▶ _Work to complete_:
Retype the lines exactly, beginning with the first line and stopping after the line that contains "Технический осмотр".

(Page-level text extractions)
Content starts
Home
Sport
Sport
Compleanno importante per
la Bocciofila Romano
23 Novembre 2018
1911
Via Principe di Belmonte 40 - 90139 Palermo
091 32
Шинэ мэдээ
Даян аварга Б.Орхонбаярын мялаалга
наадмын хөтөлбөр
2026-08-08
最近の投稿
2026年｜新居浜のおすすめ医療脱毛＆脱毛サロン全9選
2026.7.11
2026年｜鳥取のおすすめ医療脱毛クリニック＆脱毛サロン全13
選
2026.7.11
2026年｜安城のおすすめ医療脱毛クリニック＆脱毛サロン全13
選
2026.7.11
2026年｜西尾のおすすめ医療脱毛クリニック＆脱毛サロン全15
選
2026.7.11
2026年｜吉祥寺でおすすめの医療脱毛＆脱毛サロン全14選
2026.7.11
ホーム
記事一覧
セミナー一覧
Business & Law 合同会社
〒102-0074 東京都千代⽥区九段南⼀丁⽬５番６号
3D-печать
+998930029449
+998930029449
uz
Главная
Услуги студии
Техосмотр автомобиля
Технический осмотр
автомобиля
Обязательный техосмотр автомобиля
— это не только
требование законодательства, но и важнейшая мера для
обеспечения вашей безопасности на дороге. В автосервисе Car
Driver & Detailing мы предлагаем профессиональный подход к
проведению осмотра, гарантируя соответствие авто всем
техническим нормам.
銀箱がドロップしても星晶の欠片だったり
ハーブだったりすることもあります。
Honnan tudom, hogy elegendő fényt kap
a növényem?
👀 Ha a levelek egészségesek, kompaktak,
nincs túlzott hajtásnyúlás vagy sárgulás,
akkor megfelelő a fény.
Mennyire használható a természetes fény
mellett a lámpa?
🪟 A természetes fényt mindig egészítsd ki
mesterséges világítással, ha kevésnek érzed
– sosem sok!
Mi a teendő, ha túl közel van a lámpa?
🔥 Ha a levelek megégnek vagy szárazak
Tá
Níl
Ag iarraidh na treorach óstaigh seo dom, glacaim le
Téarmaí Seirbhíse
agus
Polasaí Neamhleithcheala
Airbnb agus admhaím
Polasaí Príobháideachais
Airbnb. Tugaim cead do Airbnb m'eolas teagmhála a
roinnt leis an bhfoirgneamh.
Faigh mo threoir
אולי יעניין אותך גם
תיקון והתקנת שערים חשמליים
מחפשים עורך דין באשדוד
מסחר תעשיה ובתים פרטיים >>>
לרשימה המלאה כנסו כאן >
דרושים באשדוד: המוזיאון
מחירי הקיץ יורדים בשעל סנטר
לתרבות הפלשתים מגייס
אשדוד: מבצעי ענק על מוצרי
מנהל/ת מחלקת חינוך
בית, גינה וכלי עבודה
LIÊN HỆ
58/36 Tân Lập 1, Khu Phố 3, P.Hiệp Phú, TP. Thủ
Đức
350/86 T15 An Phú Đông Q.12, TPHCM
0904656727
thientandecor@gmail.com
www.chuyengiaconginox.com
Content ends
▶ _Exercise answer_:
Home
Sport
Sport
Compleanno importante per
la Bocciofila Romano
23 Novembre 2018
1911
Via Principe di Belmonte 40 - 90139 Palermo
091 32
Шинэ мэдээ
Даян аварга Б.Орхонбаярын мялаалга
наадмын хөтөлбөр
2026-08-08
最近の投稿
2026年｜新居浜のおすすめ医療脱毛＆脱毛サロン全9選
2026.7.11
2026年｜鳥取のおすすめ医療脱毛クリニック＆脱毛サロン全13
選
2026.7.11
2026年｜安城のおすすめ医療脱毛クリニック＆脱毛サロン全13
選
2026.7.11
2026年｜西尾のおすすめ医療脱毛クリニック＆脱毛サロン全15
選
2026.7.11
2026年｜吉祥寺でおすすめの医療脱毛＆脱毛サロン全14選
2026.7.11
ホーム
記事一覧
セミナー一覧
Business & Law 合同会社
〒102-0074 東京都千代⽥区九段南⼀丁⽬５番６号
3D-печать
+998930029449
+998930029449
uz
Главная
Услуги студии
Техосмотр автомобиля
Технический осмотр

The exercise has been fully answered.